Quantum routing of single photons with whispering-gallery resonators

TL;DR

This paper presents a theoretical study on quantum routing of single photons using whispering-gallery resonators coupled to waveguides, demonstrating controllable routing and high transfer rates through parameter tuning.

Contribution

It provides an analytical quantum scattering framework for photon routing in a two-WGR system, revealing controllable routing and resonance phenomena.

Findings

Routing efficiency can exceed 0.5 near resonance with a single resonator.

High transfer rates are achievable even outside resonance regimes.
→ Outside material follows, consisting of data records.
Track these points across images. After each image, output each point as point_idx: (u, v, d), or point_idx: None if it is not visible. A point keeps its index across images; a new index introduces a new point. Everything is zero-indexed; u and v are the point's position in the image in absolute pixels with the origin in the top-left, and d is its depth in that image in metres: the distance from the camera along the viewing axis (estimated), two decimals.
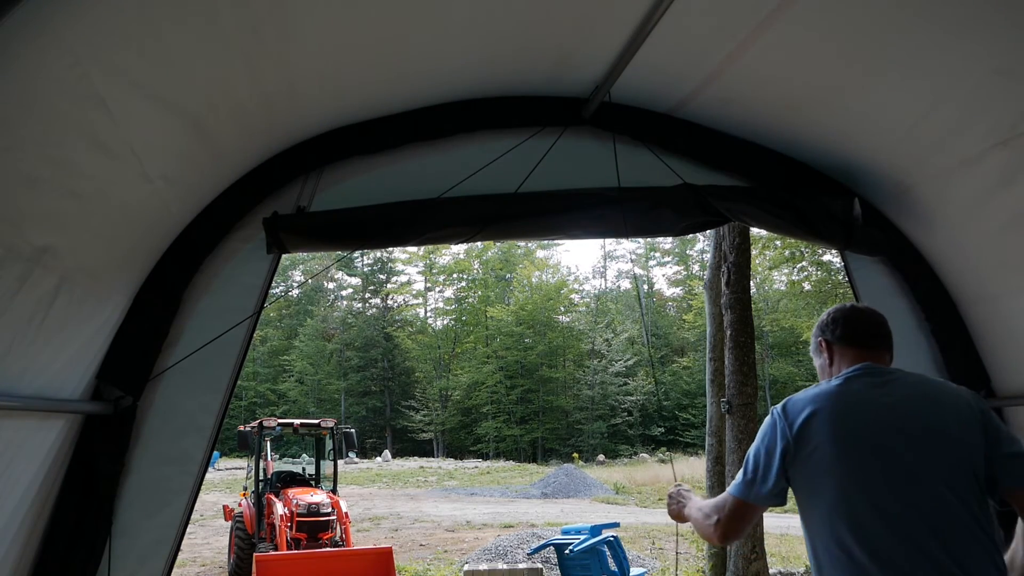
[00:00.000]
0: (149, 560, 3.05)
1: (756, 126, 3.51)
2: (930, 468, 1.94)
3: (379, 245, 3.57)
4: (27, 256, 2.07)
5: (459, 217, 3.30)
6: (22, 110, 1.80)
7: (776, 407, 2.13)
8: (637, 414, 45.61)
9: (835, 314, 2.29)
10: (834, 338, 2.25)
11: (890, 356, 2.24)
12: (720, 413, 9.66)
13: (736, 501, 2.15)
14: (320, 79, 2.95)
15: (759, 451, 2.11)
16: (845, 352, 2.22)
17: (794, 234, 3.50)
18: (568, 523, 14.16)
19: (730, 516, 2.16)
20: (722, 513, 2.18)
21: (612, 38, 2.95)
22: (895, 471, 1.95)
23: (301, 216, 3.32)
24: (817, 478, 2.00)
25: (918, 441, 1.98)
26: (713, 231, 10.33)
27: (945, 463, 1.95)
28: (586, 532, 8.21)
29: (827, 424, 2.02)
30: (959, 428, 2.00)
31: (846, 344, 2.23)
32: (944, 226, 3.30)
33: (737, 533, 2.21)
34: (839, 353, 2.24)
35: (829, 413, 2.03)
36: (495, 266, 56.12)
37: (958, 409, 2.03)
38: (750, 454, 2.14)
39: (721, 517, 2.18)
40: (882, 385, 2.08)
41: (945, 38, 2.51)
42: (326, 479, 12.39)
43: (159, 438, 3.11)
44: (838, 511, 1.96)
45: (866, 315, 2.28)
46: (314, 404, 50.11)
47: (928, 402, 2.06)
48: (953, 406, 2.04)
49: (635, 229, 3.49)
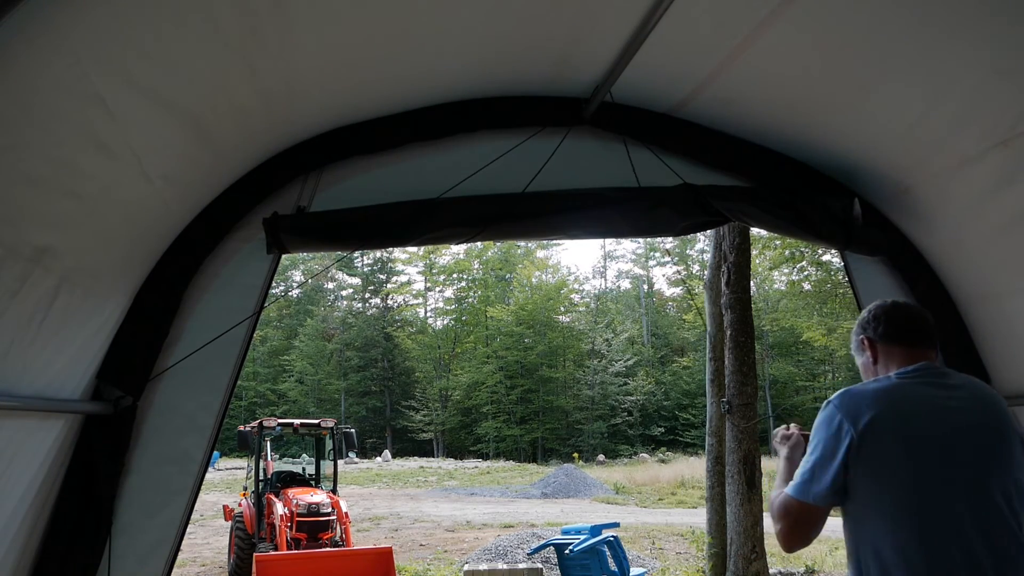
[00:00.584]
0: (149, 560, 3.05)
1: (756, 126, 3.51)
2: (991, 477, 1.90)
3: (379, 245, 3.57)
4: (27, 256, 2.07)
5: (459, 217, 3.30)
6: (22, 110, 1.80)
7: (833, 400, 2.03)
8: (637, 414, 45.59)
9: (876, 311, 2.21)
10: (876, 336, 2.17)
11: (936, 353, 2.16)
12: (720, 413, 9.66)
13: (796, 504, 2.01)
14: (320, 79, 2.95)
15: (819, 447, 1.99)
16: (891, 350, 2.14)
17: (794, 234, 3.50)
18: (568, 523, 14.16)
19: (794, 522, 2.02)
20: (784, 521, 2.03)
21: (612, 38, 2.95)
22: (962, 479, 1.89)
23: (301, 216, 3.31)
24: (880, 479, 1.92)
25: (982, 449, 1.92)
26: (713, 231, 10.33)
27: (1002, 472, 1.91)
28: (586, 532, 8.21)
29: (892, 424, 1.94)
30: (1011, 435, 1.96)
31: (891, 342, 2.14)
32: (944, 226, 3.30)
33: (802, 540, 2.04)
34: (884, 351, 2.15)
35: (894, 412, 1.96)
36: (495, 266, 56.12)
37: (1007, 416, 1.99)
38: (809, 453, 2.02)
39: (785, 526, 2.03)
40: (945, 387, 2.01)
41: (945, 38, 2.51)
42: (326, 479, 12.39)
43: (159, 438, 3.11)
44: (901, 515, 1.89)
45: (909, 311, 2.20)
46: (314, 404, 50.10)
47: (988, 407, 2.01)
48: (1004, 413, 2.00)
49: (635, 229, 3.49)
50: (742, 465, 8.97)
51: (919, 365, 2.07)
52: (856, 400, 1.99)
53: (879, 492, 1.92)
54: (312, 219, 3.30)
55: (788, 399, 43.13)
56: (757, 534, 8.91)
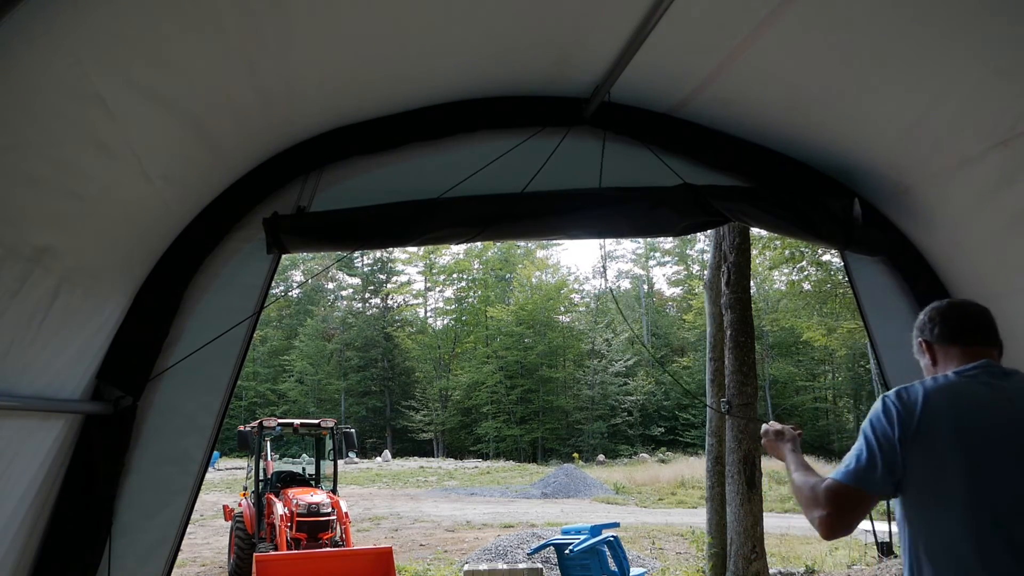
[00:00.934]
0: (149, 560, 3.05)
1: (756, 126, 3.51)
2: None
3: (380, 245, 3.56)
4: (27, 256, 2.07)
5: (460, 217, 3.30)
6: (23, 110, 1.80)
7: (889, 394, 2.01)
8: (637, 414, 45.58)
9: (931, 312, 2.19)
10: (933, 337, 2.15)
11: (999, 350, 2.13)
12: (720, 413, 9.67)
13: (846, 489, 1.96)
14: (320, 79, 2.95)
15: (873, 436, 1.96)
16: (949, 351, 2.12)
17: (794, 234, 3.50)
18: (568, 523, 14.16)
19: (842, 508, 1.97)
20: (831, 506, 1.97)
21: (612, 38, 2.95)
22: (1013, 471, 1.88)
23: (301, 216, 3.31)
24: (933, 470, 1.91)
25: None
26: (713, 231, 10.33)
27: None
28: (586, 532, 8.21)
29: (946, 416, 1.94)
30: None
31: (947, 342, 2.12)
32: (944, 226, 3.29)
33: (848, 526, 1.99)
34: (942, 352, 2.14)
35: (947, 405, 1.95)
36: (495, 266, 56.12)
37: None
38: (862, 442, 1.99)
39: (830, 511, 1.97)
40: (1001, 383, 1.99)
41: (945, 38, 2.51)
42: (326, 479, 12.38)
43: (159, 438, 3.11)
44: (951, 505, 1.89)
45: (965, 310, 2.16)
46: (314, 404, 50.09)
47: None
48: None
49: (635, 229, 3.49)
50: (742, 465, 8.98)
51: (978, 363, 2.04)
52: (912, 394, 1.99)
53: (931, 483, 1.92)
54: (312, 219, 3.30)
55: (788, 399, 43.10)
56: (757, 534, 8.91)
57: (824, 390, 44.21)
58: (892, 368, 3.56)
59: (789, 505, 21.60)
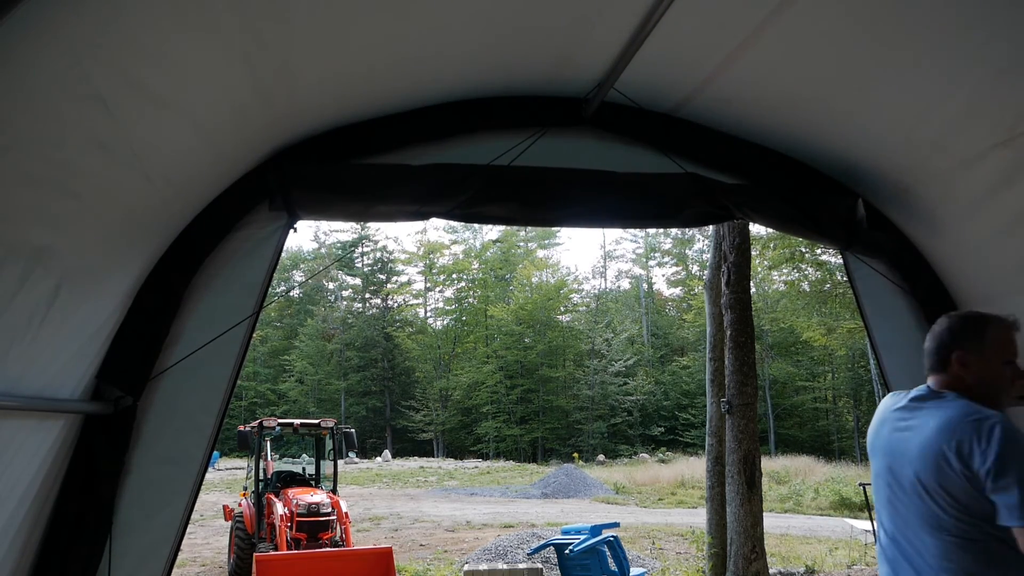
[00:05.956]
0: (149, 560, 3.04)
1: (756, 126, 3.51)
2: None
3: (399, 213, 3.28)
4: (27, 256, 2.07)
5: (485, 184, 3.20)
6: (23, 110, 1.80)
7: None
8: (637, 414, 45.58)
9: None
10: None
11: (940, 376, 2.18)
12: (720, 413, 9.66)
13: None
14: (319, 79, 2.95)
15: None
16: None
17: (797, 231, 3.49)
18: (568, 523, 14.16)
19: None
20: None
21: (612, 38, 2.95)
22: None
23: (316, 168, 3.06)
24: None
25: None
26: (713, 231, 10.33)
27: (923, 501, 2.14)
28: (586, 532, 8.20)
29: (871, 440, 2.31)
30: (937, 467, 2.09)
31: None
32: (945, 226, 3.29)
33: None
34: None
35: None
36: (495, 266, 56.11)
37: (945, 447, 2.06)
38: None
39: None
40: (911, 410, 2.19)
41: (945, 38, 2.51)
42: (326, 479, 12.37)
43: (159, 438, 3.10)
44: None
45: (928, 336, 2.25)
46: (314, 404, 50.09)
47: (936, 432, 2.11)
48: (944, 444, 2.07)
49: (636, 216, 3.46)
50: (742, 465, 8.97)
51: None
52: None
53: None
54: (331, 173, 3.03)
55: (788, 399, 43.11)
56: (757, 534, 8.90)
57: (824, 390, 44.20)
58: (892, 368, 3.56)
59: (789, 505, 21.61)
Fano-like resonances are tunable through system design.

Abstract

Quantum routing of single photons in a system with two waveguides coupled to two whispering-gallery resonators (WGRs) are investigated theoretically. With a real-space full quantum theory, photonic scattering amplitudes along four ports of the waveguide network are analytically obtained. It is shown that, by adjusting the geometric and physical parameters of the two-WGR configuration, the quantum routing properties of single photons along the present waveguide network can be controlled effectively. For example, the routing capability from input waveguide to another one can significantly exceed 0.5 near the resonance point of scattering spectra, which can be achieved with only one resonator. By properly designing the distance between two WGRs and the waveguide-WGR coupling strengths, the transfer rate between the waveguides can also reach certain sufficiently high values even in the non-resonance regime. Moreover, Fano-like resonances in the scattering spectra are designable. The proposed system may provide a potential application in controlling single-photon quantum routing as a novel router.